=== Document passage ===
Browse Articles in Web Development
Andre Honsberg Andre Honsberg is a software engineer who develops mostly for the Web. He lives in Hamburg Germany and works building software for the web using a wide spectrum of different technologies.

Spider Script Command Line View Larger Image Today I will be talking about making anonymous cURL request using PHP Tor and Polipo Proxy. The system that I am working on is Ubuntu 10.04 customized for web development. I have Apache installed and will be installing Tor and Polipo on this local box. The script that I use will run on the command line. This script can be modified easily to do POST request anonymously and download pages anonymously. You could pull others people content without them knowing where the request came from by looking at the logs. Also I could see this being the perfect spider using the simple html dom class for PHP. Alright, let us start the hackery.

In Ubuntu 10.04 (I am guessing other versions will work also) open up a terminal by pressing [CTRL] [ALT] [T] if you did not change the keyboard shortcuts. In this terminal enter the following and hit enter:

sudo echo 'deb http://deb.torproject.org/torproject.org lucid main' > /etc/apt/sources.list.d/tor.list && gpg --keyserver keys.gnupg.net --recv 886DDD89 && gpg --export A3C4F0F979CAA22CDBA8F512EE8CBC9E886DDD89 | sudo apt-key add - && sudo aptitude update && sudo aptitude install tor tor-geoipdb polipo

That should take care of importing the repository and downloading the necessary packages to get the job done. Now the configuration process begins. This is a very simple process because the kind folks over at the Tor project already provide a superb config file for us to use at the following url:

http://www.andrehonsberg.com/media/polipo.conf

Just copy all the text from the config file into the one on your system. You can get your config file open by typing the following into the terminal and pushing enter:

sudo gedit /etc/polipo/config

Now that the config file is open delete everything and paste in what you copied earlier. Since the nature of this article is meant for people that know what they are doing I will not go into how to copy and paste. If anyone does not know this please leave a comment below with your home ip address so we can tank the DDoS machine your way. Save the file and now we will restart Tor and Polipo by running the following command in the terminal again.
=== Data ===
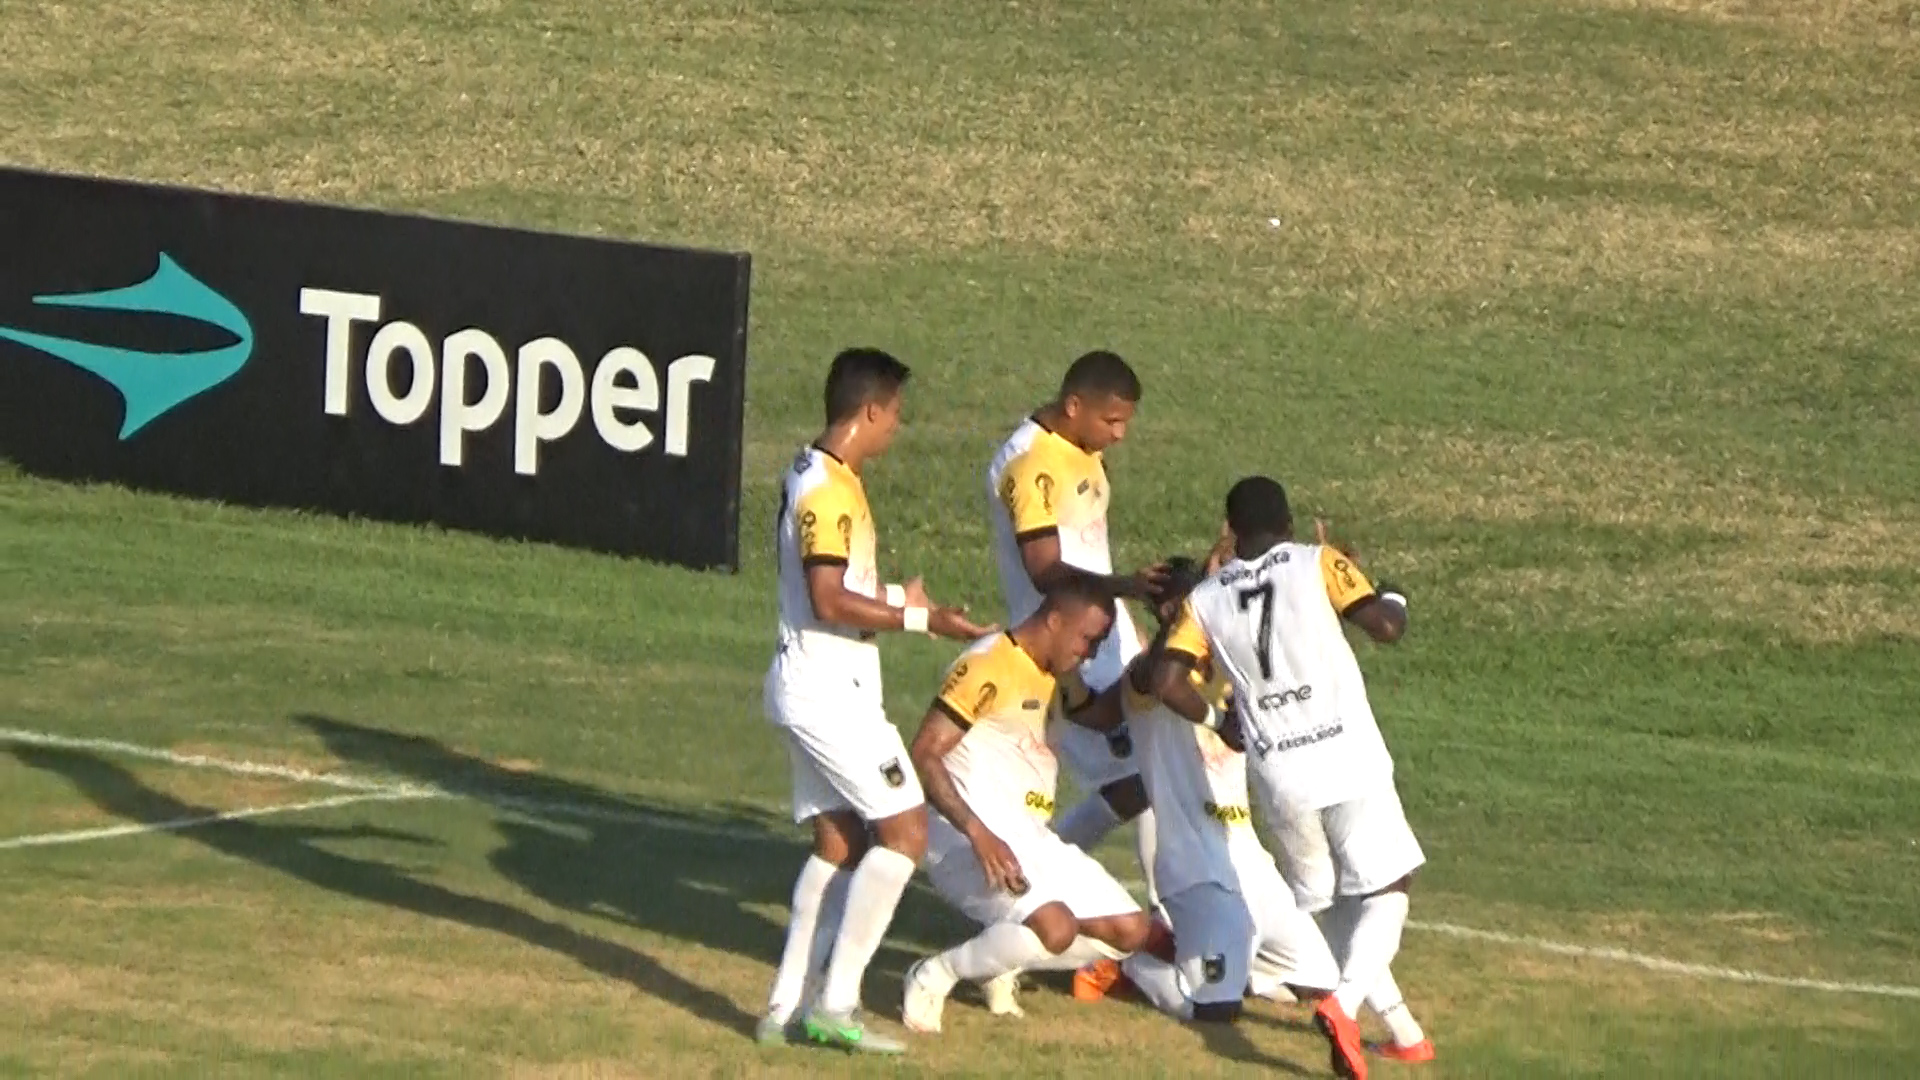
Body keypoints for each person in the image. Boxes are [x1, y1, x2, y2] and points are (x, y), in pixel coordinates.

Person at [1148, 476, 1426, 1080]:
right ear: (1290, 522)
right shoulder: (1317, 562)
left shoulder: (1207, 599)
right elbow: (1384, 627)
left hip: (1279, 774)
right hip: (1347, 757)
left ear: (1232, 528)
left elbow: (1166, 682)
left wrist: (1220, 719)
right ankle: (1344, 1004)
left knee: (1327, 905)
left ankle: (1405, 1034)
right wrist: (1395, 594)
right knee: (1389, 887)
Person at [759, 347, 996, 1054]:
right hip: (831, 691)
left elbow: (827, 592)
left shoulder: (815, 471)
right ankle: (837, 1004)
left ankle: (783, 1005)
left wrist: (901, 598)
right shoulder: (829, 492)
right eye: (895, 413)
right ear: (869, 410)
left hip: (809, 678)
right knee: (906, 832)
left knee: (839, 840)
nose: (898, 426)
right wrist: (924, 620)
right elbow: (830, 599)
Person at [1063, 554, 1343, 1023]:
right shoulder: (1147, 676)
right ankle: (1133, 966)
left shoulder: (1231, 664)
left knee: (1319, 984)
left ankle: (1214, 959)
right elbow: (1136, 690)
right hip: (1197, 868)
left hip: (1251, 863)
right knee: (1212, 1011)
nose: (1180, 618)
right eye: (1170, 611)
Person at [898, 574, 1161, 1035]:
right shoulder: (987, 665)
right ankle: (934, 973)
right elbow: (924, 752)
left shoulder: (1056, 671)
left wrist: (1163, 653)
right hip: (965, 837)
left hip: (1031, 838)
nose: (1090, 652)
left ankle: (1000, 961)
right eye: (1087, 639)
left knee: (1130, 931)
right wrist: (977, 833)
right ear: (1056, 620)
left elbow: (1100, 716)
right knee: (1055, 928)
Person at [984, 350, 1164, 890]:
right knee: (1144, 779)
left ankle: (1166, 924)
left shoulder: (1082, 451)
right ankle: (1029, 888)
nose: (1120, 434)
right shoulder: (1030, 463)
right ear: (1074, 405)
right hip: (1060, 649)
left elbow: (1089, 551)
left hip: (1109, 640)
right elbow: (1045, 571)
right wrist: (1123, 587)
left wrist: (1130, 624)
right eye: (1113, 420)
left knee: (1155, 774)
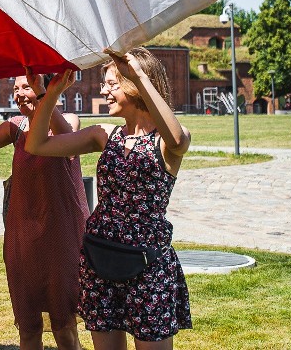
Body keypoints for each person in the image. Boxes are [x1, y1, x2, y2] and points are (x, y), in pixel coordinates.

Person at [25, 47, 192, 349]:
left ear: (135, 83)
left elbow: (178, 140)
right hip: (99, 259)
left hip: (147, 264)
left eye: (112, 84)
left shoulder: (167, 141)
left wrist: (138, 74)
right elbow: (36, 145)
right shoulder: (105, 134)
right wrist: (48, 95)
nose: (103, 91)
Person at [0, 67, 88, 350]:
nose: (19, 94)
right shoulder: (15, 128)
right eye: (16, 89)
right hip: (23, 237)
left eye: (25, 87)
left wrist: (43, 95)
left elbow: (70, 148)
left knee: (64, 327)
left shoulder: (69, 122)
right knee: (28, 329)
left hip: (61, 237)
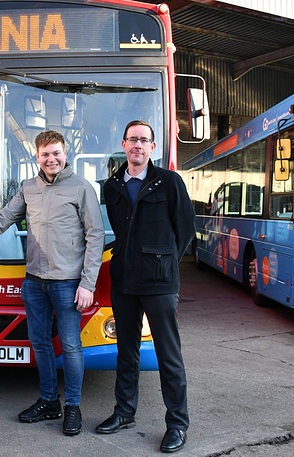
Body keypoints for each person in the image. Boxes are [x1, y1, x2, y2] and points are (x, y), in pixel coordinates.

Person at [0, 130, 104, 436]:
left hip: (68, 284)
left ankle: (72, 407)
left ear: (65, 154)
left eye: (56, 153)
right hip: (34, 282)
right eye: (45, 154)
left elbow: (95, 235)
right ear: (37, 157)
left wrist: (87, 283)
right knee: (39, 343)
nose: (51, 159)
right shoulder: (28, 188)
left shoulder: (81, 188)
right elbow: (1, 219)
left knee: (72, 346)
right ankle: (49, 401)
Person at [96, 120, 195, 453]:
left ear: (153, 147)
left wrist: (163, 261)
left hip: (159, 281)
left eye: (144, 140)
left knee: (168, 356)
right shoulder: (112, 186)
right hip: (124, 279)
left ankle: (177, 424)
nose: (138, 145)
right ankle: (124, 412)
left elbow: (185, 230)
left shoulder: (169, 182)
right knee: (126, 352)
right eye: (132, 140)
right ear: (123, 145)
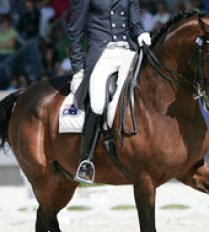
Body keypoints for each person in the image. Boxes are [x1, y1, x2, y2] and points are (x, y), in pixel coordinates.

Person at [68, 0, 151, 183]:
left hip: (128, 52)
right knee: (97, 105)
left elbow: (135, 24)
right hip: (102, 54)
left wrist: (142, 33)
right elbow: (75, 31)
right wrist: (78, 70)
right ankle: (86, 161)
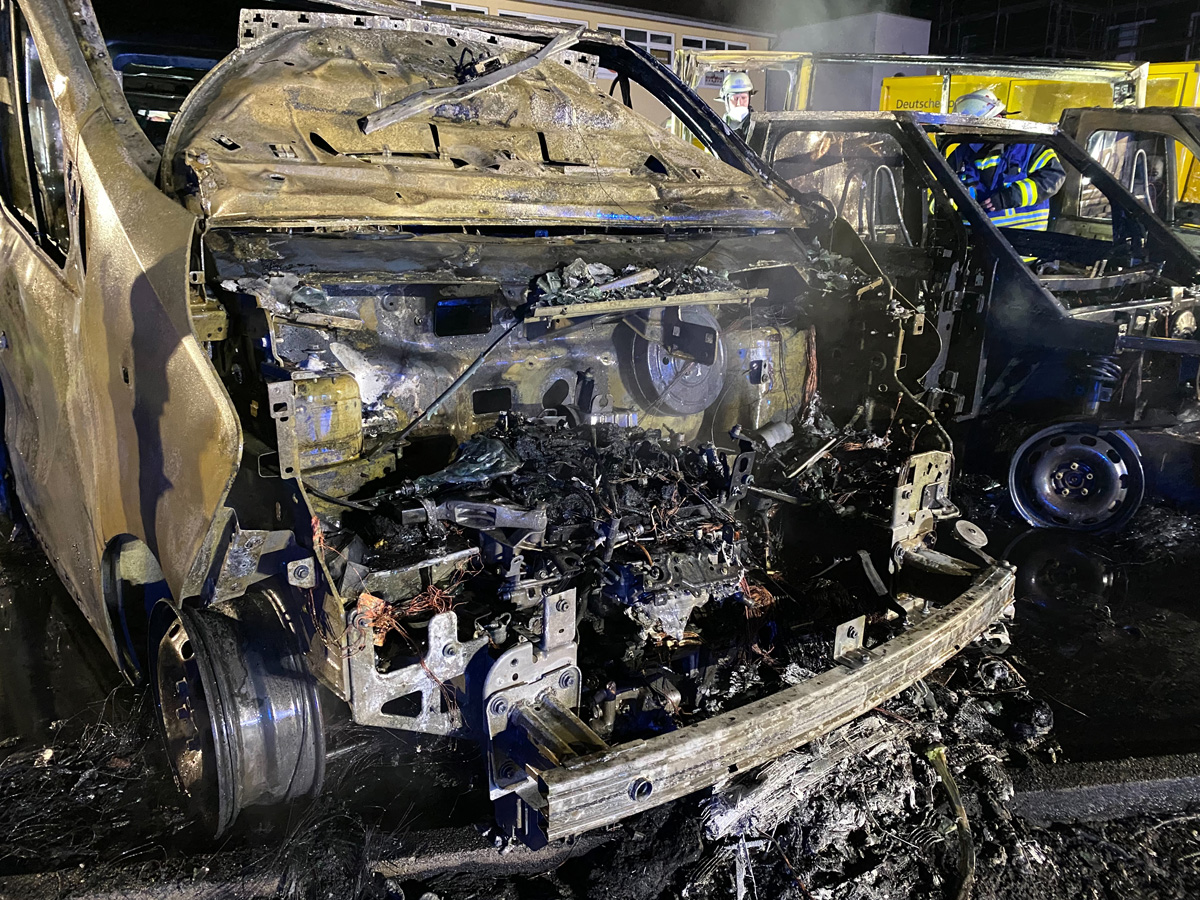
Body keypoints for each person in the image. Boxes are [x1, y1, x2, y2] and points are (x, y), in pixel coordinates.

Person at [941, 88, 1066, 231]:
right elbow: (940, 194)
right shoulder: (961, 154)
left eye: (977, 128)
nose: (973, 135)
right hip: (974, 240)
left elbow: (1053, 177)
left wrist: (1009, 197)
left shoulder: (1029, 146)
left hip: (1025, 240)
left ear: (998, 118)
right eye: (968, 130)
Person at [719, 71, 755, 137]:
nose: (739, 103)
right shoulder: (718, 129)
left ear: (749, 99)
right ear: (726, 101)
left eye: (743, 98)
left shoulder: (759, 127)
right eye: (735, 98)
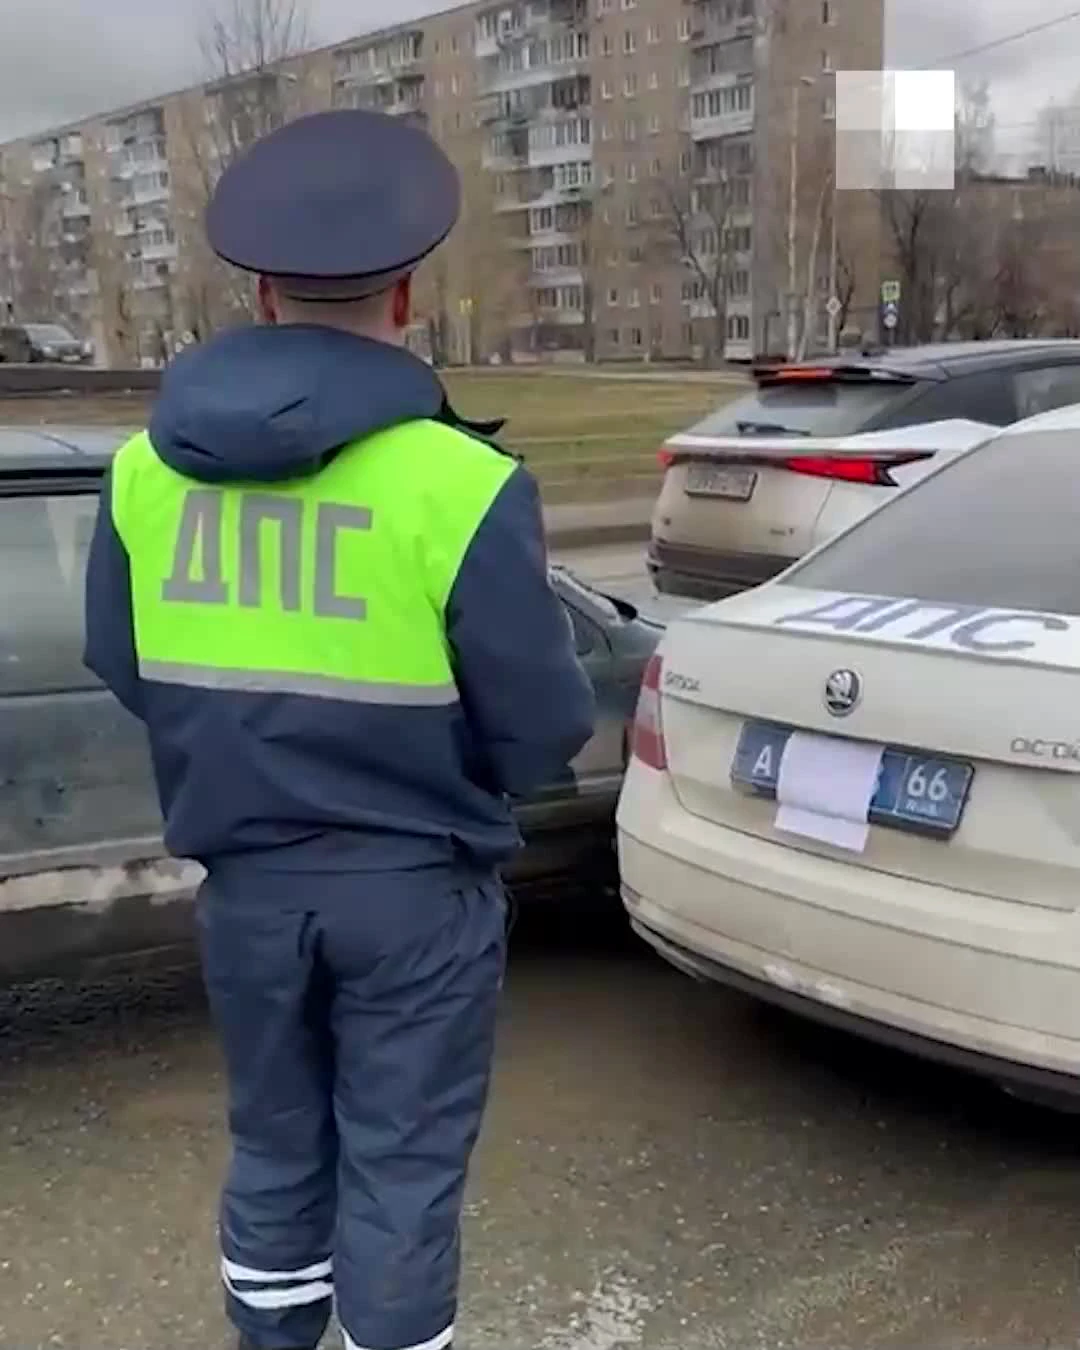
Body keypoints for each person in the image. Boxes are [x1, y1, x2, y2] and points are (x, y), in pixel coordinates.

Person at [83, 109, 596, 1350]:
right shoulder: (458, 483)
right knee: (400, 1171)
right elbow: (541, 730)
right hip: (413, 894)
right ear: (408, 298)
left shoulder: (143, 472)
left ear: (260, 294)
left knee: (273, 1148)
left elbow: (122, 658)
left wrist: (249, 747)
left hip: (248, 887)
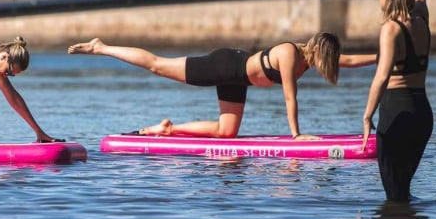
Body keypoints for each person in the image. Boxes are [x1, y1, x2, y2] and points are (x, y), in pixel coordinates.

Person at [67, 32, 375, 138]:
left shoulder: (310, 58)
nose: (329, 65)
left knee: (226, 133)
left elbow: (348, 60)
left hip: (238, 79)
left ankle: (167, 129)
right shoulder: (290, 54)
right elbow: (289, 98)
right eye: (328, 58)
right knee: (158, 65)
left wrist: (385, 57)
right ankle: (101, 47)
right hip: (225, 65)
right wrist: (296, 136)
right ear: (319, 51)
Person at [362, 0, 436, 202]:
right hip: (422, 115)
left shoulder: (391, 29)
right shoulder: (421, 18)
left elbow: (382, 77)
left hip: (397, 113)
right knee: (403, 192)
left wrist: (367, 116)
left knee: (395, 195)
===
**Exercise:**
In the Tor and Polipo setup guide, what command opens the Polipo configuration file for editing?

**Solution for this problem:**
sudo gedit /etc/polipo/config